§ **Exercise material**:
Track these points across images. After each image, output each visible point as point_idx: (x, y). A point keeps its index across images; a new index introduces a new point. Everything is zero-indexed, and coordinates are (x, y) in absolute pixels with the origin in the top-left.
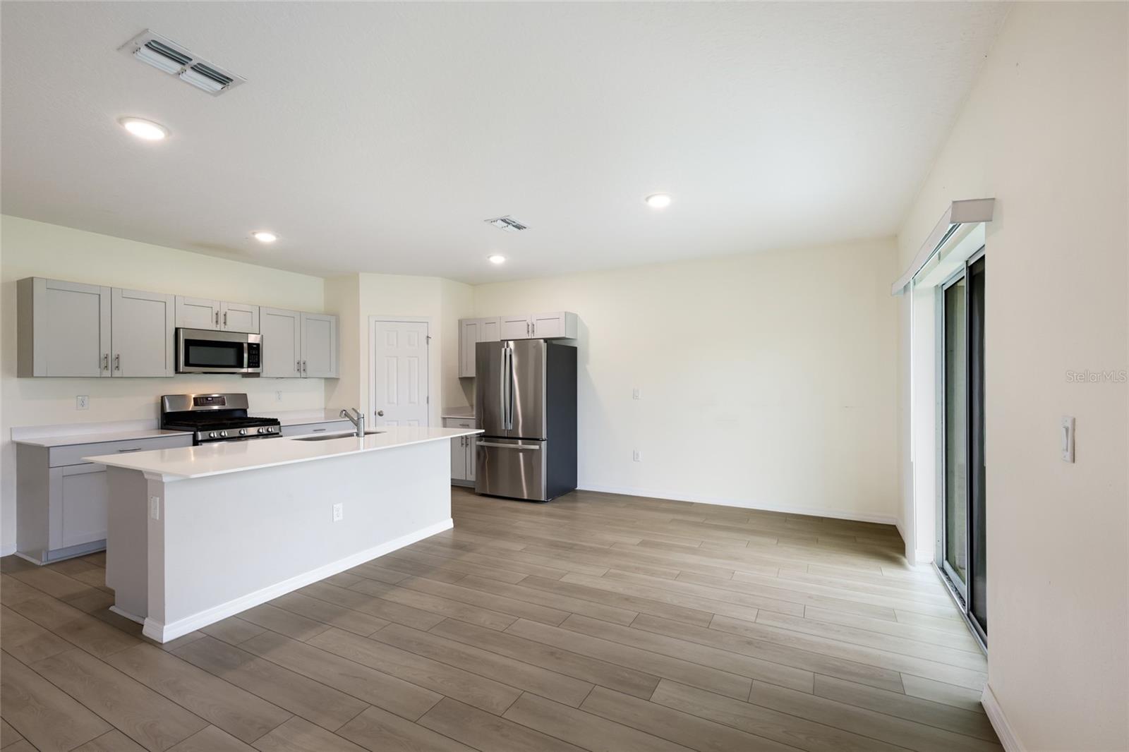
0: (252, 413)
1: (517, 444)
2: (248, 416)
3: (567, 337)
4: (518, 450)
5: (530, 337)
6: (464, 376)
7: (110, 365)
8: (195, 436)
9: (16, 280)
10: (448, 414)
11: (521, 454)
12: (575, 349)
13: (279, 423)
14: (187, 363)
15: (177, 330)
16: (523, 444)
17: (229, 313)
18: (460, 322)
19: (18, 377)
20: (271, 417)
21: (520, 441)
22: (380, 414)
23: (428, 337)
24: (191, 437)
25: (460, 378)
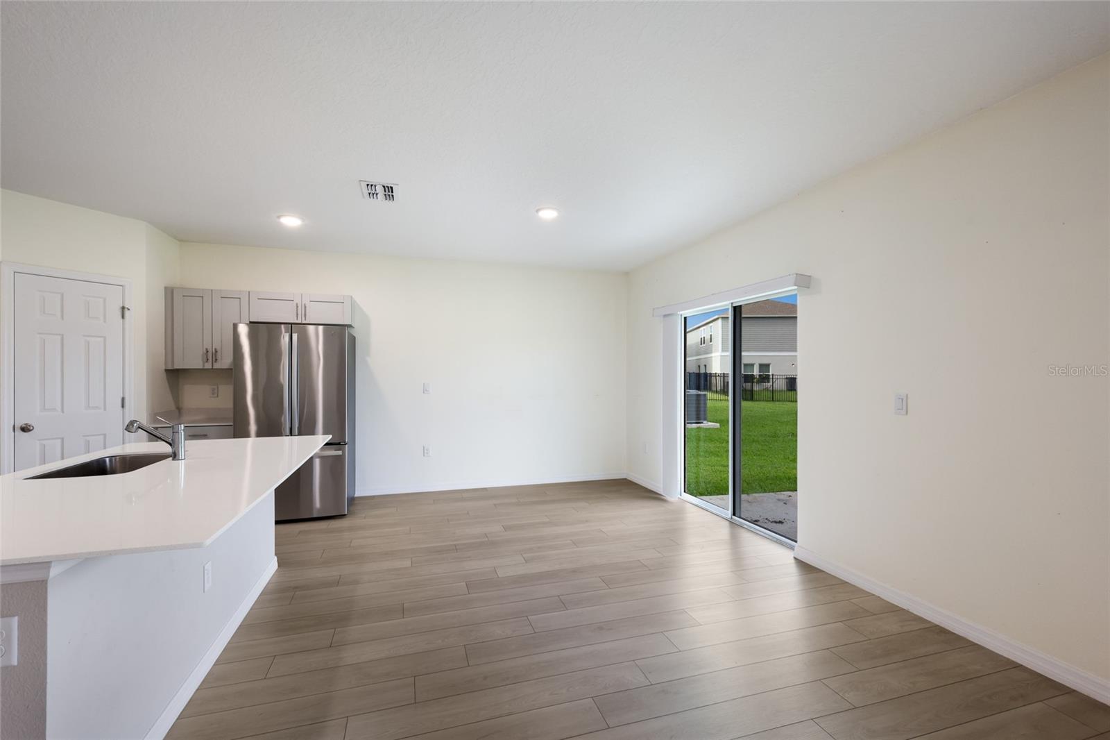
6: (176, 366)
12: (354, 339)
18: (170, 293)
22: (25, 429)
23: (123, 308)
25: (167, 371)
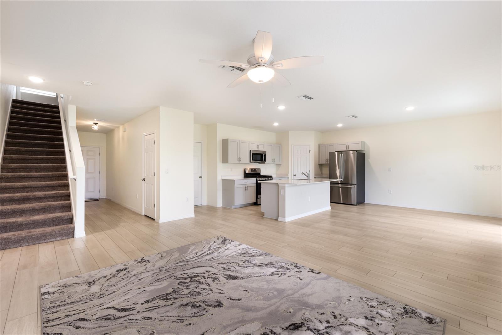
0: (262, 174)
1: (339, 185)
2: (261, 175)
3: (362, 149)
4: (339, 187)
5: (347, 150)
6: (321, 163)
7: (240, 159)
8: (257, 179)
9: (222, 139)
10: (316, 176)
11: (340, 189)
12: (364, 154)
13: (272, 177)
14: (253, 160)
15: (250, 150)
16: (341, 185)
17: (260, 145)
18: (319, 145)
19: (223, 163)
20: (269, 175)
21: (340, 185)
22: (295, 176)
23: (310, 151)
24: (256, 180)
25: (319, 164)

§ **What to work on**: Could you extract every line of the items above, copied verbatim, and leave the pictures out?

§ **Reply to the task**:
Track these points across images. After each image, output each visible point as point_idx: (x, y). A point keeps its index across images; a new index introduces a new point. Everything is zero-indexed, and coordinates are (x, y) in absolute pixels with the origin in the top-left.
0: (252, 413)
1: (517, 444)
2: (248, 416)
3: (567, 337)
4: (518, 450)
5: (530, 337)
6: (464, 376)
7: (110, 365)
8: (195, 436)
9: (16, 280)
10: (448, 414)
11: (521, 454)
12: (575, 349)
13: (279, 423)
14: (187, 363)
15: (177, 330)
16: (523, 444)
17: (229, 313)
18: (460, 322)
19: (18, 377)
20: (271, 417)
21: (520, 441)
22: (380, 414)
23: (428, 337)
24: (191, 437)
25: (460, 378)
6: (176, 366)
12: (354, 339)
18: (170, 293)
22: (25, 429)
23: (123, 308)
25: (167, 371)
0: (262, 174)
1: (339, 185)
2: (261, 175)
3: (362, 149)
4: (339, 187)
5: (347, 150)
6: (321, 163)
7: (240, 159)
8: (257, 179)
9: (222, 139)
10: (316, 176)
11: (340, 189)
12: (364, 154)
13: (272, 177)
14: (253, 160)
15: (250, 150)
16: (341, 185)
17: (260, 145)
18: (319, 145)
19: (223, 163)
20: (269, 175)
21: (340, 185)
22: (295, 176)
23: (310, 151)
24: (256, 180)
25: (319, 164)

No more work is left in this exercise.